Background: QTc-prolongation is an independent risk factor for developing life-threatening arrhythmias. Risk management of drug-induced QTc-prolongation is complex and digital support tools could be of assistance. Bindraban et al. and Berger et al. developed two algorithms to identify patients at risk for QTc-prolongation.
Objective: The main aim of this study was to compare the performances of these algorithms for managing QTcprolonging drug-drug interactions (QT-DDIs).
Materials and Methods: A retrospective data analysis was performed. A dataset was created from QT-DDI alerts generated for inand outpatients at a general teaching hospital between November 2016 and March 2018. ECGs recorded within 7 days of the QT-DDI alert were collected. Main outcomes were the performance characteristics of both algorithms. QTc-intervals of > 500 ms on the first ECG after the alert were taken as outcome parameter, to which the performances were compared. Secondary outcome was the distribution of risk scores in the study cohort.

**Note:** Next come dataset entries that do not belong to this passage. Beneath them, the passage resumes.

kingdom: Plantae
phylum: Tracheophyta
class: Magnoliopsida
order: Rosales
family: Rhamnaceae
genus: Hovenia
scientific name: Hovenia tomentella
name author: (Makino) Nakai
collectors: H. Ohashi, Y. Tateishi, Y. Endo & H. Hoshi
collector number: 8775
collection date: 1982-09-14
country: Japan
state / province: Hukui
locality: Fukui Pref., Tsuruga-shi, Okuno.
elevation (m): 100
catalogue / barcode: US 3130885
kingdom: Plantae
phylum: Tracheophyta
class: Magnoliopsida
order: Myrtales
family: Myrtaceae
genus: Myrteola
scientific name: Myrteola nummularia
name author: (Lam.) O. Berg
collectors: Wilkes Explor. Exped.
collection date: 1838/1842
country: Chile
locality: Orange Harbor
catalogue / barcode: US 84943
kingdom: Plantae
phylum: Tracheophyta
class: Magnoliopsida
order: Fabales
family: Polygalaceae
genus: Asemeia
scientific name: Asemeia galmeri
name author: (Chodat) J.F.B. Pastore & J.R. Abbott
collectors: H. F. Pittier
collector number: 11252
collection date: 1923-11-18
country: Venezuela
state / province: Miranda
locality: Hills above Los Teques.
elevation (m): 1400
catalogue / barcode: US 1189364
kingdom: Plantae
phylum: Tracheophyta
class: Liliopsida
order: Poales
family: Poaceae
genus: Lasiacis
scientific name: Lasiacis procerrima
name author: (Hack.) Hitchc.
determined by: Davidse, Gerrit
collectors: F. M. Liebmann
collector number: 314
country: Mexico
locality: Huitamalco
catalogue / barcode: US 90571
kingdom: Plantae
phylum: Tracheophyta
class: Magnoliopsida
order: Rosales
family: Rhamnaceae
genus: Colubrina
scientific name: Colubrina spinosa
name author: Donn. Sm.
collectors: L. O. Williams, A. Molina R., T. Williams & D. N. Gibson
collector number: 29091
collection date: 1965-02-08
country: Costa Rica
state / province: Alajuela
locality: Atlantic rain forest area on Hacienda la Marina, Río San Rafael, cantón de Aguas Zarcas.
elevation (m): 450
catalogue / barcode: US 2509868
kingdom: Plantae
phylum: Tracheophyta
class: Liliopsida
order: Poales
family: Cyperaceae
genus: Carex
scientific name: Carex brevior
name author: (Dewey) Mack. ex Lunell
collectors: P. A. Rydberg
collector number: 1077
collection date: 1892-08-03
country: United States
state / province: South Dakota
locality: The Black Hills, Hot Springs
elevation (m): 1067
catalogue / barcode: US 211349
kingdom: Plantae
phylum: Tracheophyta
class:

Results: In total, 10,870 QT-DDI alerts of 4987 patients were included. ECGs were recorded in 26.2 % of the QT-DDI alerts. Application of the algorithms resulted in area under the ROC-curves of 0.81 (95 % CI 0.79-0.84) for Bindraban et al. and 0.73 (0.70-0.75) for Berger et al. Cut-off values of >= 3 and >= 6 led to sensitivities of 85.7 % and 89.1 %, and specificities of 60.8 % and 44.3 % respectively.
Conclusions: Both algorithms showed good discriminative abilities to identify patients at risk for QTcprolongation when using >= 2 QTc-prolonging drugs. Implementation of digital algorithms in clinical decision support systems could support the risk management of QT-DDIs.